India is self-sufficient in milk, with a vast network of farmers, co-operatives, local companies and individual milk sellers. ‘But RCEP will probably wipe out the small and backyard dairy farmers, and that will be nothing short of a suicidal step,’ Subramaniam stresses. ‘I’m not being an alarmist here, but I’m expressing our anguish based on our country’s experience in the case of edible oil and pulses.’ Two decades ago, India started importing edible oil. Some 70 per cent is now imported and local farmers are forced out of production.

The Indian backlash to RCEP is growing and is also coming from the business community and those fighting to defend affordable medicine, which is threatened by intellectual property clauses in RCEP.

In other Asian countries it may be harder still to stop governments entering harmful free-trade agreements.
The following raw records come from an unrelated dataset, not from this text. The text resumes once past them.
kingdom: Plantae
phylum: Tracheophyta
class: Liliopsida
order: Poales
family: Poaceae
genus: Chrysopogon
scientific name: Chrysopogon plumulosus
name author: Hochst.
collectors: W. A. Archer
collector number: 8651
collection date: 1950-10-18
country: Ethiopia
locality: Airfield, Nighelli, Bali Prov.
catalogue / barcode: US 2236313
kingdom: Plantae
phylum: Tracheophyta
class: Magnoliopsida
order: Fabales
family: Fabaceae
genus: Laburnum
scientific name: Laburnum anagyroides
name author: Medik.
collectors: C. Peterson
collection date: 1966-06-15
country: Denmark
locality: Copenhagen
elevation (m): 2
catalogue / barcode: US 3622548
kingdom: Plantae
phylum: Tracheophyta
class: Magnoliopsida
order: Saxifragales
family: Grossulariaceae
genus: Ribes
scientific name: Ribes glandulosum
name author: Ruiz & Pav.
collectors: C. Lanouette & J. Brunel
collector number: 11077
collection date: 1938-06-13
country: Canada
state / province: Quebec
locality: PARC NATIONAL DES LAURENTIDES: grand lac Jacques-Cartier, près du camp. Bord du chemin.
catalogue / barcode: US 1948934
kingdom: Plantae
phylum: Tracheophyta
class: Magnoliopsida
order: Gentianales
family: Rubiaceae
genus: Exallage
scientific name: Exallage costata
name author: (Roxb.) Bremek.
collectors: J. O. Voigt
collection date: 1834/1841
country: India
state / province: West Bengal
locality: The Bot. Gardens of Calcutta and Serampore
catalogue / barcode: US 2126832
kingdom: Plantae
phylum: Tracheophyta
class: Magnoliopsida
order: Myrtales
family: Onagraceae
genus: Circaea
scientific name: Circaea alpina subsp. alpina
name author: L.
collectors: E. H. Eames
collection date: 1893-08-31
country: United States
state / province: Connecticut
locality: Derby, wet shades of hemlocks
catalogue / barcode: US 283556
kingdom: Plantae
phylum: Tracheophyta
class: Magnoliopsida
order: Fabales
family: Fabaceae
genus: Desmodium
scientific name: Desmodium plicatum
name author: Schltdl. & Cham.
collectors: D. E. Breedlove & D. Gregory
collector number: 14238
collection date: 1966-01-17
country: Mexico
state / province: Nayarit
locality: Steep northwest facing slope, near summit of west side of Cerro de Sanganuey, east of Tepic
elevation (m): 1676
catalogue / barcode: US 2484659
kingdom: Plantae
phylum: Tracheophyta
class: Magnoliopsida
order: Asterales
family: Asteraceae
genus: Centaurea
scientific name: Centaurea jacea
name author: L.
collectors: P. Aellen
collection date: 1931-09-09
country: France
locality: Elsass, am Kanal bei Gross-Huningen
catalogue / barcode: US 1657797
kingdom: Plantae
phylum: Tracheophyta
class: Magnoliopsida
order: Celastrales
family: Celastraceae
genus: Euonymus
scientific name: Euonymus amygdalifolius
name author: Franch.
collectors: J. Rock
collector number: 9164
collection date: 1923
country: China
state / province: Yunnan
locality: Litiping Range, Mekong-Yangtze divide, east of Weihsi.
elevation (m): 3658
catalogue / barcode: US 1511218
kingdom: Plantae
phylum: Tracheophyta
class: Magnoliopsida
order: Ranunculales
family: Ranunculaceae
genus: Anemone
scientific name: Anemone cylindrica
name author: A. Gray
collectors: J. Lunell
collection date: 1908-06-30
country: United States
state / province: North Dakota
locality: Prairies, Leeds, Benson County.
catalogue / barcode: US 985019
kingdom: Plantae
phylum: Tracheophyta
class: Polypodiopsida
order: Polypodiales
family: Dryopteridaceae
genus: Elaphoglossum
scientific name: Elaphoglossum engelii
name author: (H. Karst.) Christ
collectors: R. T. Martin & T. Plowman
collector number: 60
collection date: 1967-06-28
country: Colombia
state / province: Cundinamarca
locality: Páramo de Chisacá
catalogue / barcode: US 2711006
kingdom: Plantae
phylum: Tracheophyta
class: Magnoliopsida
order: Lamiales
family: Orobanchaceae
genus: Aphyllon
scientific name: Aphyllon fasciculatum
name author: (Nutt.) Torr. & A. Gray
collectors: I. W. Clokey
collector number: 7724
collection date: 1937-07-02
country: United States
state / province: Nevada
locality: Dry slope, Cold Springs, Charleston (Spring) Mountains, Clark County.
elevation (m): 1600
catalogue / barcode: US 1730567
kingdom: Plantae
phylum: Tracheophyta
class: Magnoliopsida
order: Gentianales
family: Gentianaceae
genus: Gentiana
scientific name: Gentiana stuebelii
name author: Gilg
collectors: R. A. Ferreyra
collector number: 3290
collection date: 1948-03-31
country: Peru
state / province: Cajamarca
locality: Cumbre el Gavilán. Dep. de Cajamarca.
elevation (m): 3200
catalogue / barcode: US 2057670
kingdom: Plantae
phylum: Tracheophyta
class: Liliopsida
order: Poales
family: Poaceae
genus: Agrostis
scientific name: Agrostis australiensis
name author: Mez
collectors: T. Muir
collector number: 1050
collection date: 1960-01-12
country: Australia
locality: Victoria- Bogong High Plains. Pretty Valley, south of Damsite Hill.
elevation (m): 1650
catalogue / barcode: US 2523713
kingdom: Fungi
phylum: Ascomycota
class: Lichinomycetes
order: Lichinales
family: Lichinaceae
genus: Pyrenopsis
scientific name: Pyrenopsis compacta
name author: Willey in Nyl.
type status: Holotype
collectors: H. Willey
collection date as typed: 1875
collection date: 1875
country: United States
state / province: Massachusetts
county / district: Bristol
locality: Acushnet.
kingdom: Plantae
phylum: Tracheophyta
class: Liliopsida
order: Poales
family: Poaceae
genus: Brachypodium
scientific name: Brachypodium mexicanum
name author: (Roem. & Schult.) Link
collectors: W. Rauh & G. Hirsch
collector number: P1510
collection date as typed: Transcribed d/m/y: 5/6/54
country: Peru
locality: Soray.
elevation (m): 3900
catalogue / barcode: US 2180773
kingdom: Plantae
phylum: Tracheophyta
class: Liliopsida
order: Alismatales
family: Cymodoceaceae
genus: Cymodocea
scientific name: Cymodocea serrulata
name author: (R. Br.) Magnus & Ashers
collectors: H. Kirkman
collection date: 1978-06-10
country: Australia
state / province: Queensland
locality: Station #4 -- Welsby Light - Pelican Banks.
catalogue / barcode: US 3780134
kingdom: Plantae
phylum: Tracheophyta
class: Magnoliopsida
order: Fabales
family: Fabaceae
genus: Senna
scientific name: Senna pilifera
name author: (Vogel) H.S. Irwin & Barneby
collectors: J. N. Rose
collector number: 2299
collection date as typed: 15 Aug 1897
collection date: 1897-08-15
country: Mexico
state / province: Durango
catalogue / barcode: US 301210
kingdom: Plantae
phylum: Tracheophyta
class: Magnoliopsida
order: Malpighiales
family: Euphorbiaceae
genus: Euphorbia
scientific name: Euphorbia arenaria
Indonesian economic justice activist Rachmi Hertanti says her government is rushing to sign many free-trade deals, including RCEP, without understanding what’s in them and without properly disclosing them to parliament, let alone the public. ‘They don’t look at the social impact, they don’t even have tools for doing so,’ she says. ‘Decisions are made only on an import-export cost benefit analysis.’

Indonesia is in a fix – it has two major exports that are both environmentally problematic, palm oil and coal. As the campaign against palm oil – an industry run by large corporations that violates human, environmental and wildlife rights – gains momentum in the West, the Indonesian government is aggressively seeking new markets.

A likely consequence of the current trade war between the US and China is that Indonesia will be flooded with Chinese goods which would have been bound for the US. Campaigners like Hertanti think that the government should be encouraging Indonesia’s small and struggling manufacturing sector and its agriculture. The country now imports much of its food from Australia, New Zealand/Aotearoa, Thailand, China and Vietnam.

‘For us agriculture is the priority. It is our life. Before you talk about trade you should first ensure food sovereignty and have local agriculture substituting imports. We are against free-trade agreements that do not recognize human rights, that stop governments from fulfilling their social obligations to their citizens.’

Like it or lump it

And that is the nub of the issue. In the words of De Gama:

‘We have been saying for a very long time that at the root of all of this is the unequal impact of this phenomenon we call globalization. Some countries win more than others, and the countries that are less successful suffer. They have to accept a predominant paradigm that is enforced through market forces, which eats away at the social security safety nets that national laws provide. It means that, in the end, you are not able to take steps to protect the vulnerable in society. It creates monopoly countries that really dominate whole areas; it creates rule-makers and the countries that are less successful just have to take the rules and absorb the consequences.’

At the end of last year we saw the rivalry between the trade giants – China and the US – spilling out into the meeting of the Asia-Pacific Economic Cooperation nations (APEC) in Papua New Guinea. As a result, for the first time since its founding in 1989, APEC was unable to agree a joint communiqué at the end of the summit.

What is that African saying about elephants, again?